# Convention Question



## derekwolff (Jan 12, 2013)

Hello,

I have never been to a furry convention before, but I am hoping that will change. I am wondering if anyone could recommend some good conventions to start with, preferably close to Arizona. And what are the best methods to try to find people to share a room with?

Hope you can help me.


----------



## Teal (Jan 12, 2013)

This http://www.furaffinity.net/user/azfurcon/ is the only furry con currantly in AZ.
All the others are anime or comic/sci-fi cons.


----------



## Aetius (Jan 12, 2013)

Yeah, Arizona is pretty much a deadzone for furry conventions. However, you still have the statewide meets that happen time from time.


----------



## Tigercougar (Jan 12, 2013)

http://en.wikifur.com/wiki/List_of_conventions_by_attendance

 Start pokin'.


----------



## derekwolff (Jan 12, 2013)

TealMoon, I wasn't even aware this existed. Thank you so much!


----------



## Teal (Jan 12, 2013)

derekwolff said:


> TealMoon, I wasn't even aware this existed. Thank you so much!

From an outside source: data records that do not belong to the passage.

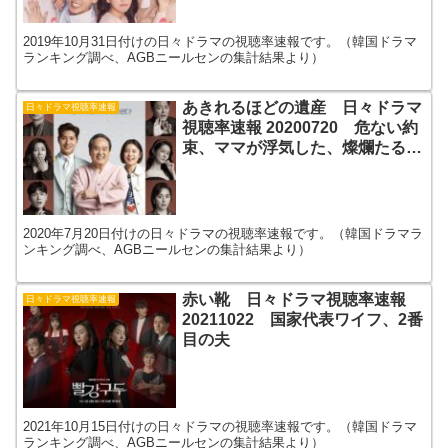
2019年10月31日付けの日々ドラマの視聴率速報です。（韓国ドラマ
ランキング調べ、AGBニールセンの集計結果より）
あきれるほどの遺産 日々ドラマ
日々ドラマ視聴率速報
視聴率速報 20200720 危ない約
束、ママが浮気した、燦爛たる私
の人生
2020年7月20日付けの日々ドラマの視聴率速報です。（韓国ドラマラ
ンキング調べ、AGBニールセンの集計結果より）
赤い靴 日々ドラマ視聴率速報
日々ドラマ視聴率速報
20211022 国家代表ワイフ、2番
目の夫
2021年10月15日付けの日々ドラマの視聴率速報です。（韓国ドラマ
ランキング調べ、AGBニールセンの集計結果より）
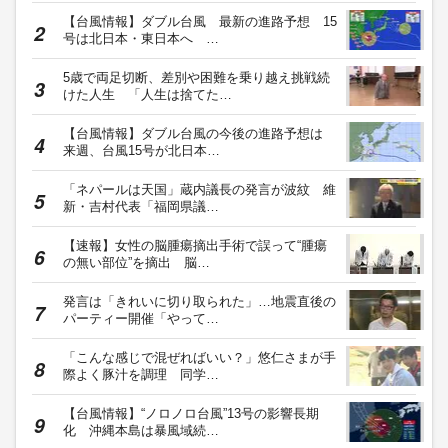
【台風情報】ダブル台風 最新の進路予想 15
号は北日本・東日本へ …
5歳で両足切断、差別や困難を乗り越え挑戦続
けた人生 「人生は捨てた…
【台風情報】ダブル台風の今後の進路予想は
来週、台風15号が北日本…
「ネパールは天国」蔵内議長の発言が波紋 維
新・吉村代表「福岡県議…
【速報】女性の脳腫瘍摘出手術で誤って“腫瘍
の無い部位”を摘出 脳…
発言は「きれいに切り取られた」…地震直後の
パーティー開催「やって…
「こんな感じで混ぜればいい？」悠仁さまが手
際よく豚汁を調理 同学…
【台風情報】“ノロノロ台風”13号の影響長期
化 沖縄本島は暴風域続…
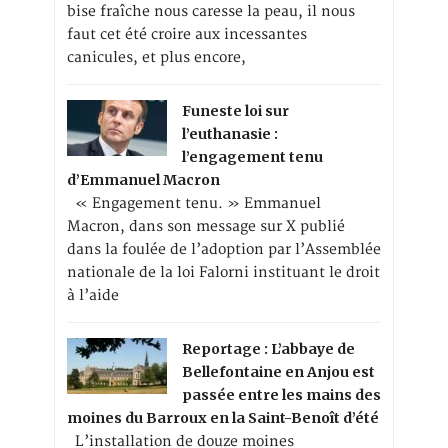
bise fraîche nous caresse la peau, il nous
faut cet été croire aux incessantes
canicules, et plus encore,
Funeste loi sur
l’euthanasie :
l’engagement tenu
d’Emmanuel Macron
« Engagement tenu. » Emmanuel
Macron, dans son message sur X publié
dans la foulée de l’adoption par l’Assemblée
nationale de la loi Falorni instituant le droit
à l’aide
Reportage : L’abbaye de
Bellefontaine en Anjou est
passée entre les mains des
moines du Barroux en la Saint-Benoît d’été
L’installation de douze moines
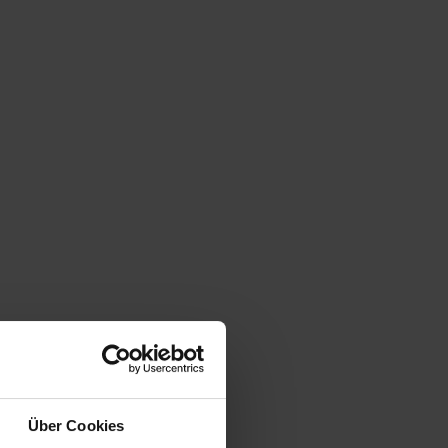
Über Cookies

 No prob, being a first time con the more people who know the better.


----------



## Tigercougar (Jan 12, 2013)

TealMoon said:


> No prob, being a first time con the more people who know the better.



Get 'em to pay for an FA banner ad. That'll get them attention.


----------



## Venu.Shade (Jan 12, 2013)

yes it would. i only heard about Biggest Little Fur Con in Reno, NV because they have a banner ad on FA.

if you're willing to travel a bit though theres that one and there is also Califur and then also Furry Fiesta in Texas


----------